Task objective:
Render the data below as a JSON list of strings, one string per line, omitting blank lines and leaving out the pictures.

Information given:
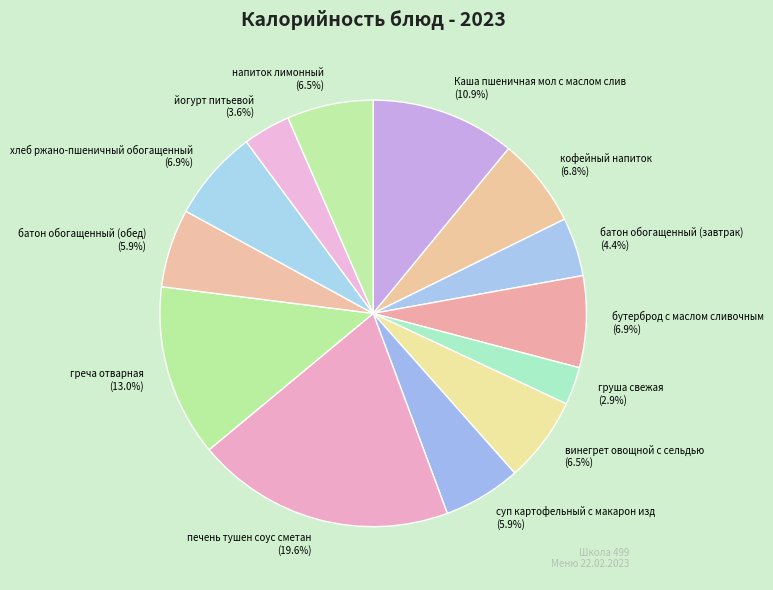

Which slice is the smallest?

груша свежая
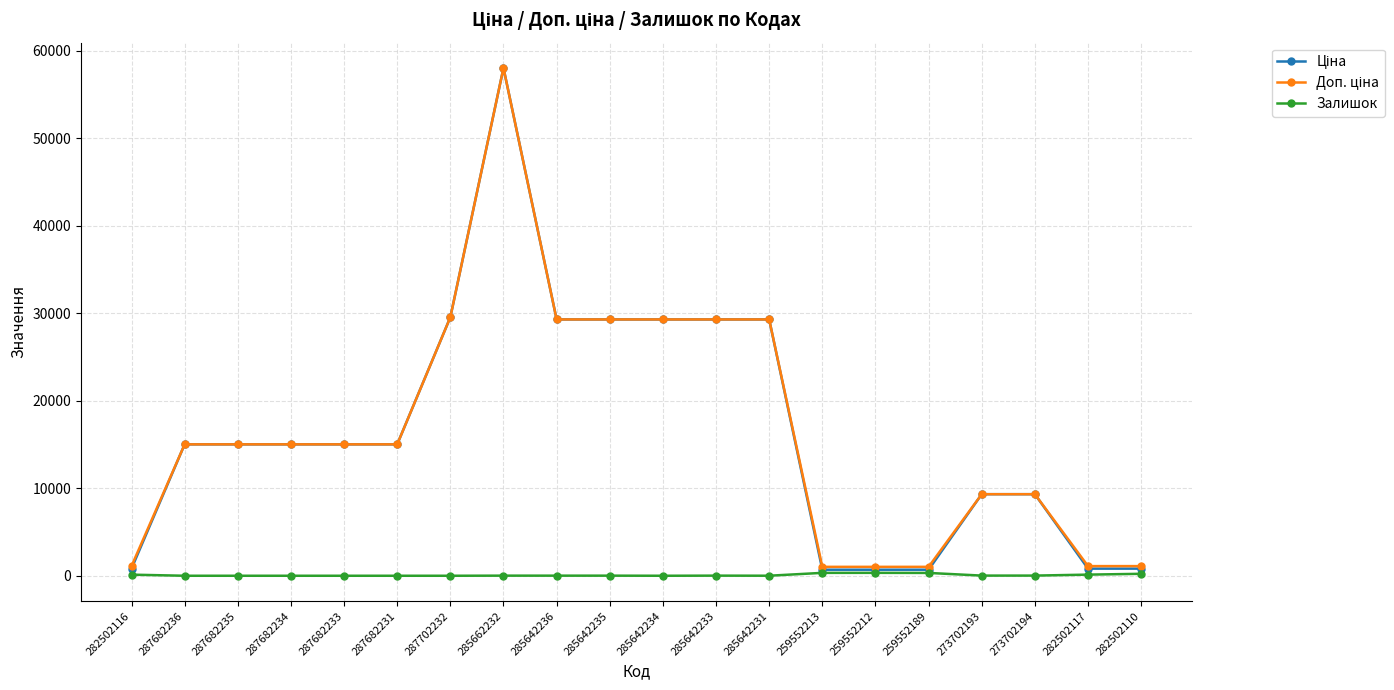

What is the total value across all series at 287682231?

30038.4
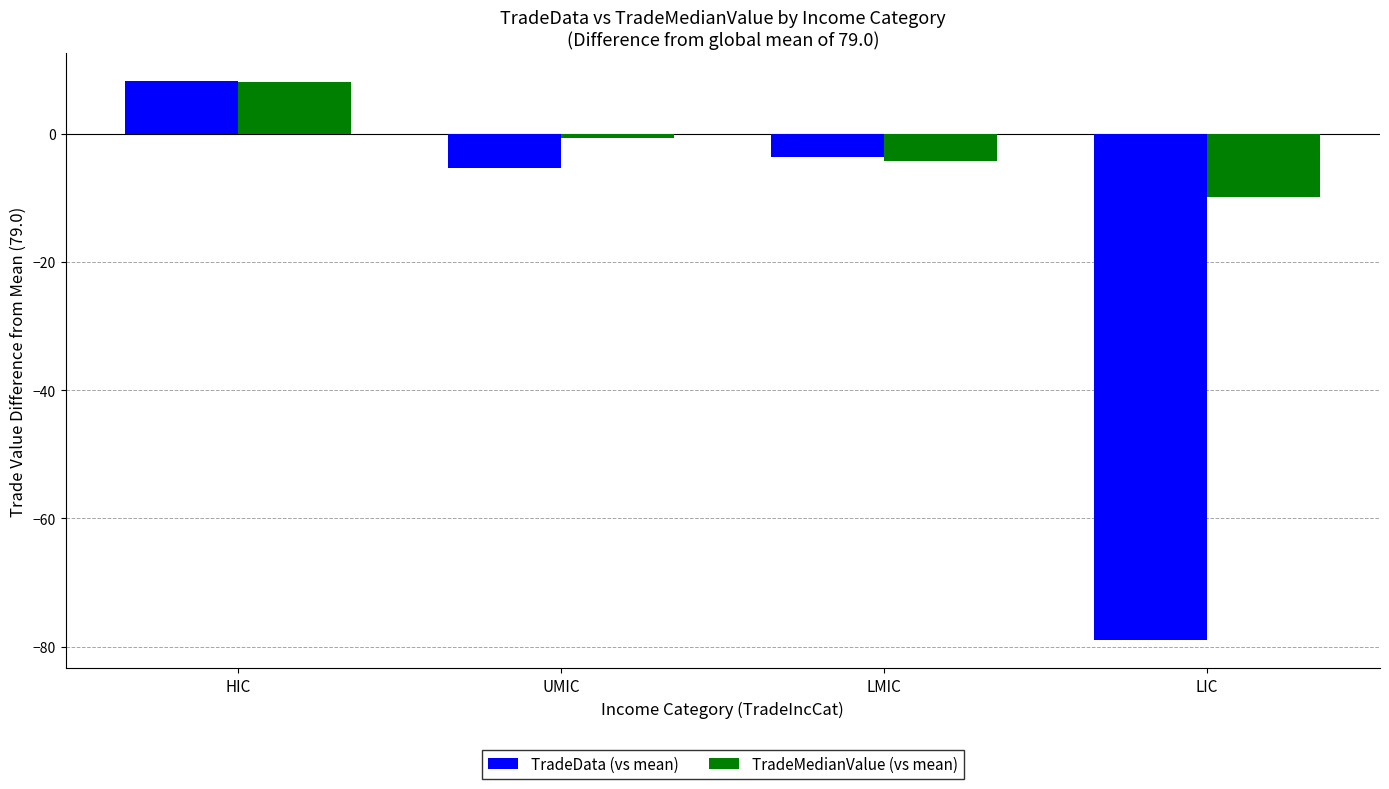

What is the label of the 1st bar from the left?

HIC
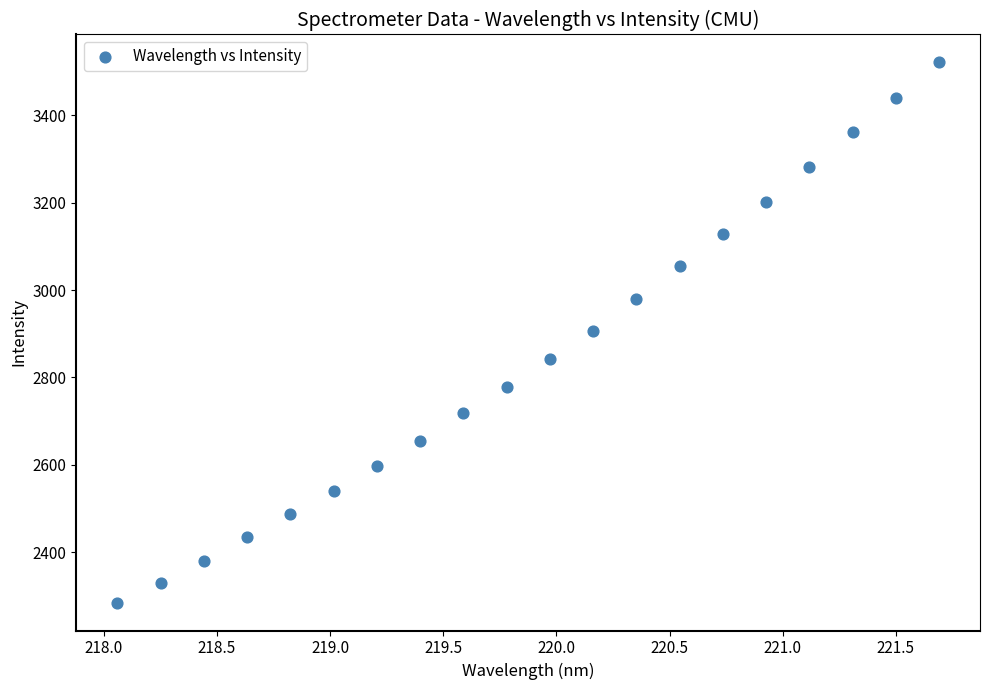

What is the range of Y values (max minus min)?

1240.5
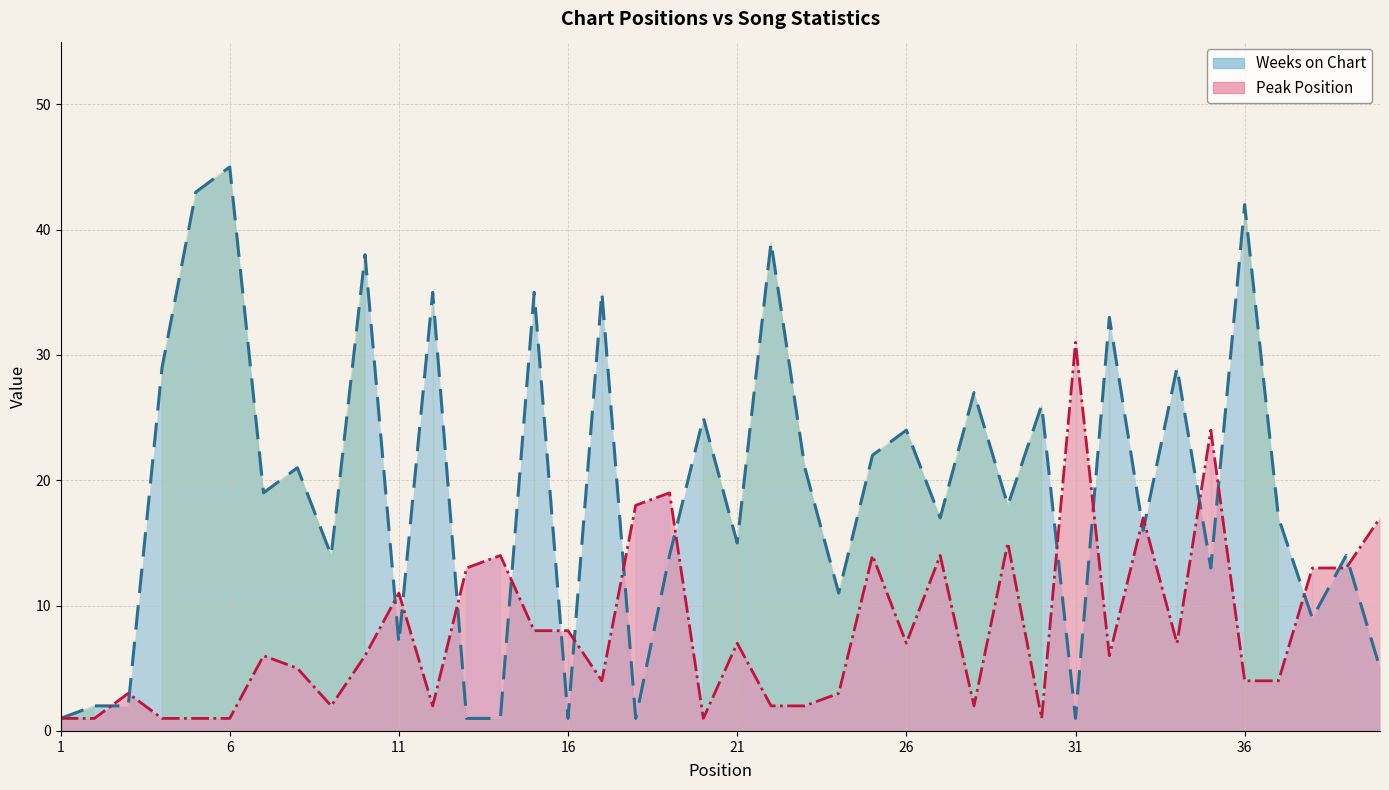

True or false: Peak Position has more than 2 points higher than both neighbors.

True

Answer area:
[
  "Which slice is the smallest?",
  "груша свежая",
  "What is the total value across all series at 287682231?",
  "30038.4",
  "What is the label of the 1st bar from the left?",
  "HIC",
  "What is the range of Y values (max minus min)?",
  "1240.5",
  "True or false: Peak Position has more than 2 points higher than both neighbors.",
  "True"
]